■ Input material:

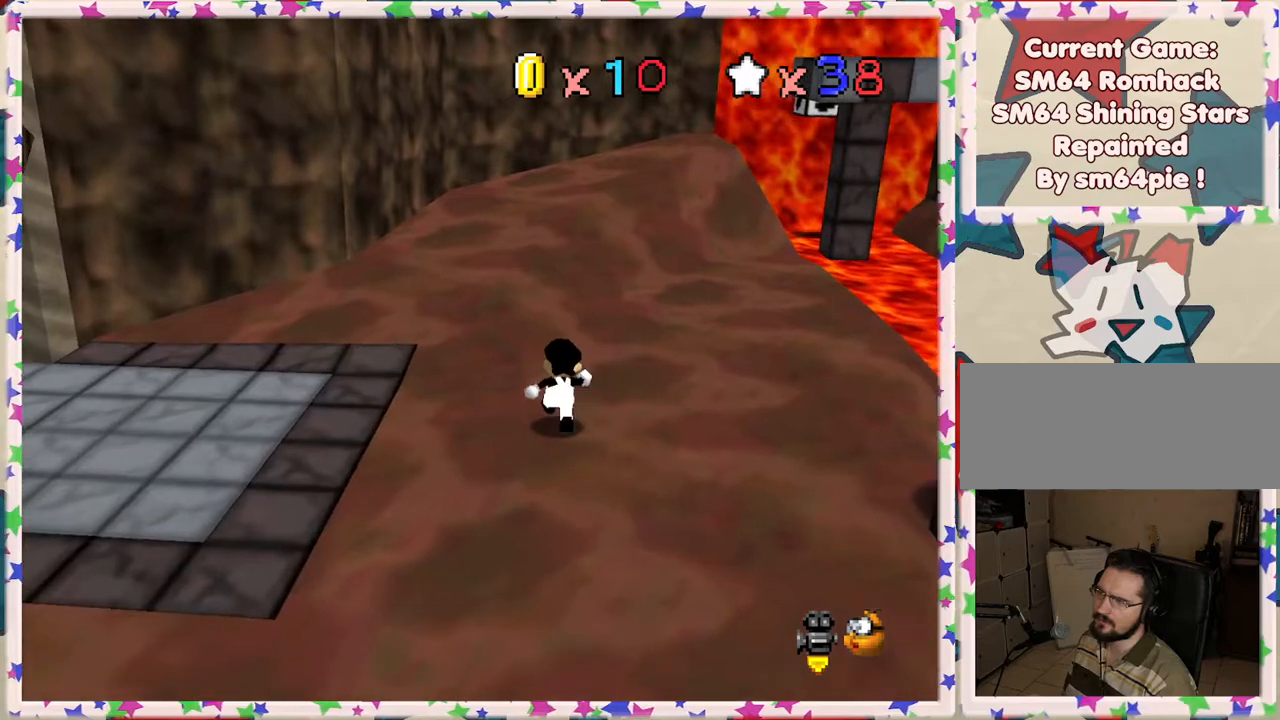
{"buttons": ["B"], "left_stick": "up", "events": [[217, "A", "down"], [400, "A", "up"], [400, "B", "down"]]}
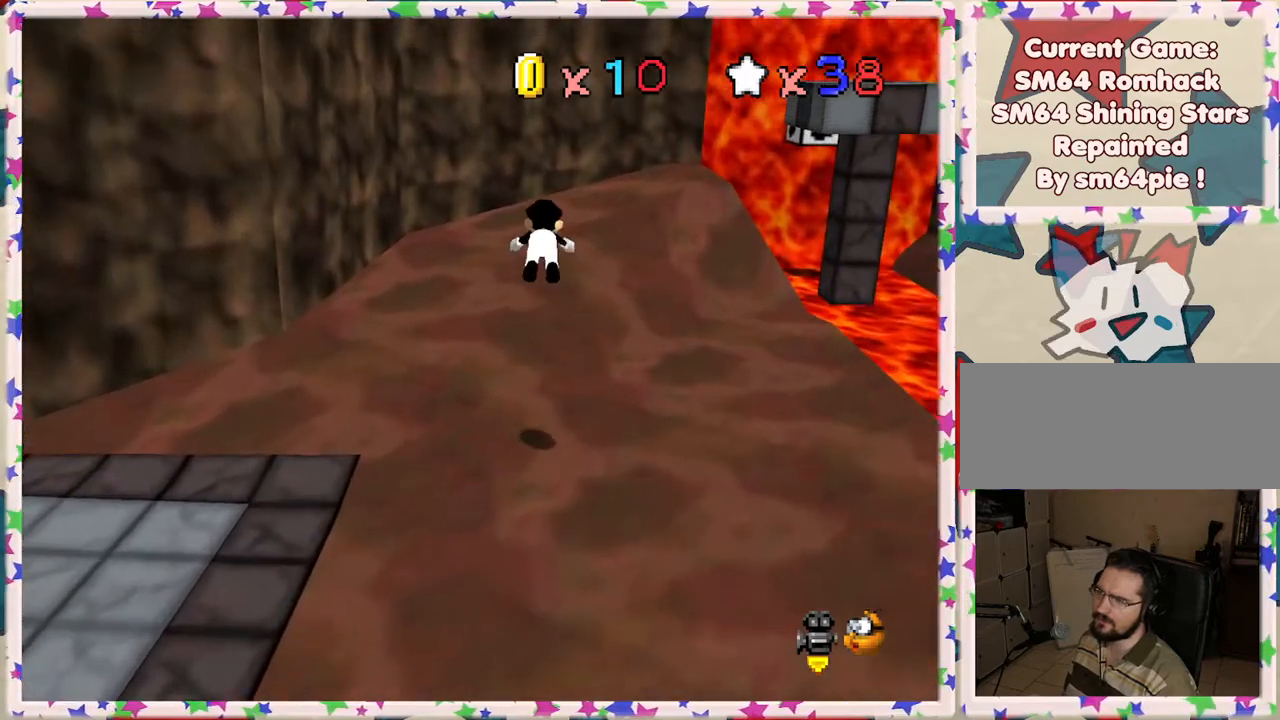
{"buttons": [], "left_stick": "up", "events": [[100, "B", "up"], [150, "left_stick", "up-left"], [383, "left_stick", "up"]]}
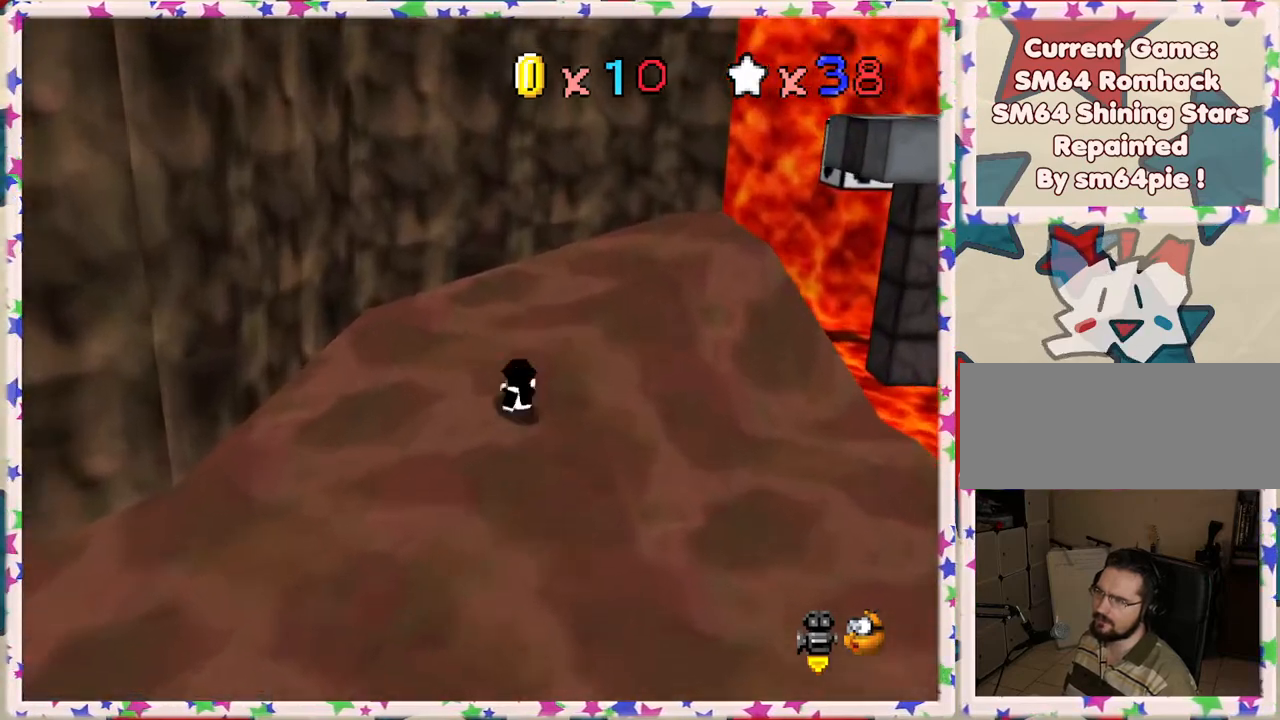
{"buttons": [], "left_stick": "up-right", "events": [[17, "A", "down"], [117, "left_stick", "up-right"], [183, "A", "up"], [250, "C_LEFT", "down"], [383, "C_LEFT", "up"]]}
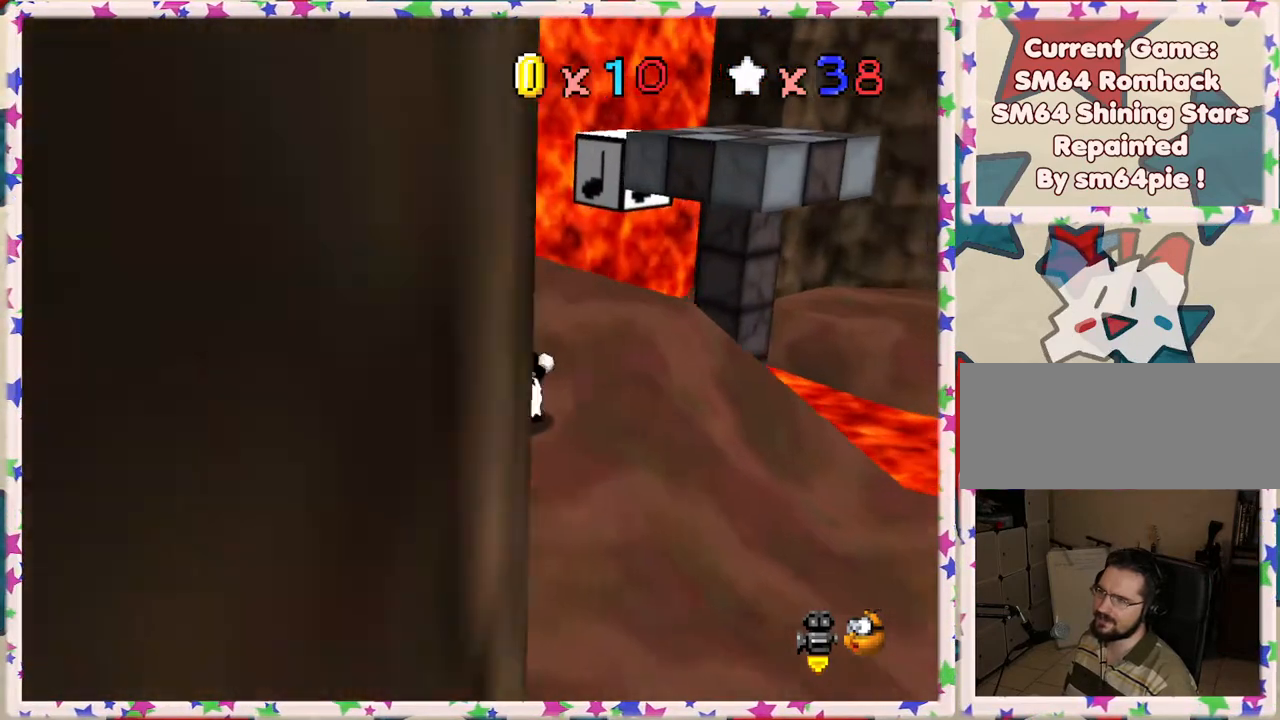
{"buttons": [], "left_stick": "left", "events": [[250, "A", "down"], [317, "A", "up"], [433, "left_stick", "left"]]}
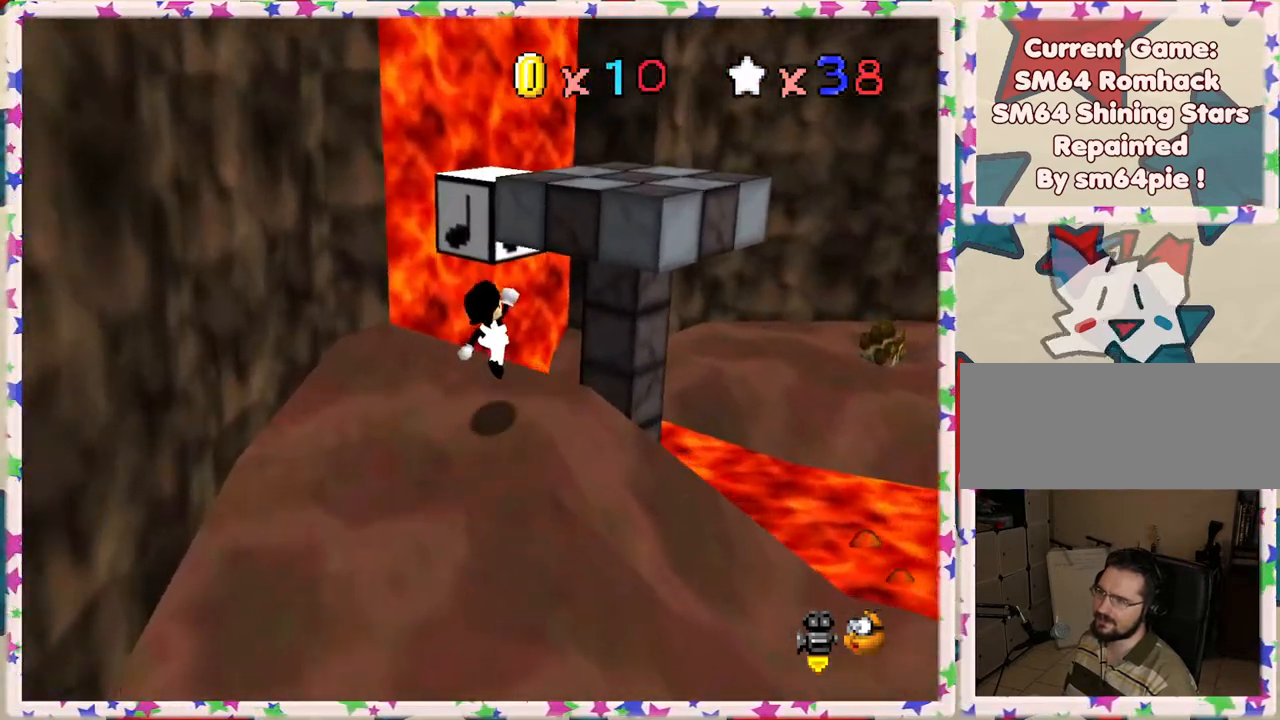
{"buttons": ["A"], "left_stick": "up", "events": [[133, "left_stick", "up"], [233, "A", "down"]]}
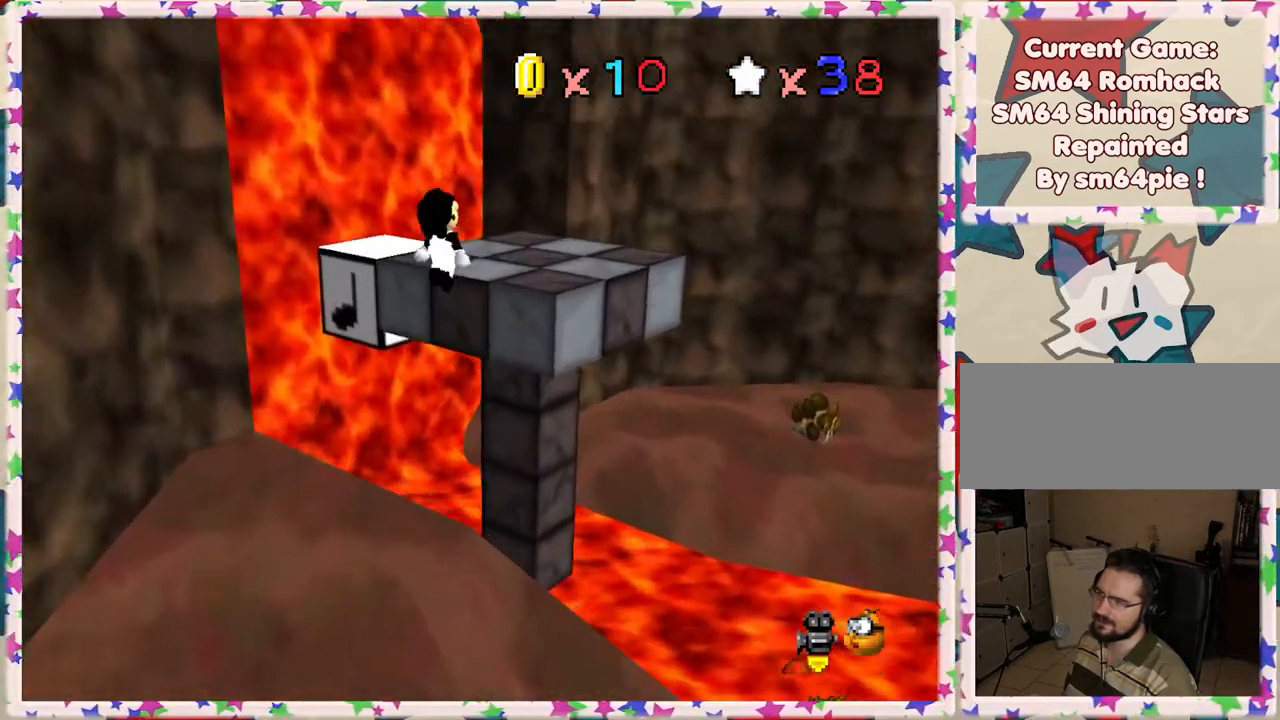
{"buttons": [], "left_stick": "center", "events": [[83, "left_stick", "center"], [100, "A", "up"], [150, "left_stick", "down"], [267, "C_RIGHT", "down"], [300, "left_stick", "center"], [383, "C_RIGHT", "up"]]}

■ Directions: Leave out the pictures, then return every line of the data exactly.

■ Result:
{"buttons": ["B"], "left_stick": "up", "events": [[217, "A", "down"], [400, "A", "up"], [400, "B", "down"]]}
{"buttons": [], "left_stick": "up", "events": [[100, "B", "up"], [150, "left_stick", "up-left"], [383, "left_stick", "up"]]}
{"buttons": [], "left_stick": "up-right", "events": [[17, "A", "down"], [117, "left_stick", "up-right"], [183, "A", "up"], [250, "C_LEFT", "down"], [383, "C_LEFT", "up"]]}
{"buttons": [], "left_stick": "left", "events": [[250, "A", "down"], [317, "A", "up"], [433, "left_stick", "left"]]}
{"buttons": ["A"], "left_stick": "up", "events": [[133, "left_stick", "up"], [233, "A", "down"]]}
{"buttons": [], "left_stick": "center", "events": [[83, "left_stick", "center"], [100, "A", "up"], [150, "left_stick", "down"], [267, "C_RIGHT", "down"], [300, "left_stick", "center"], [383, "C_RIGHT", "up"]]}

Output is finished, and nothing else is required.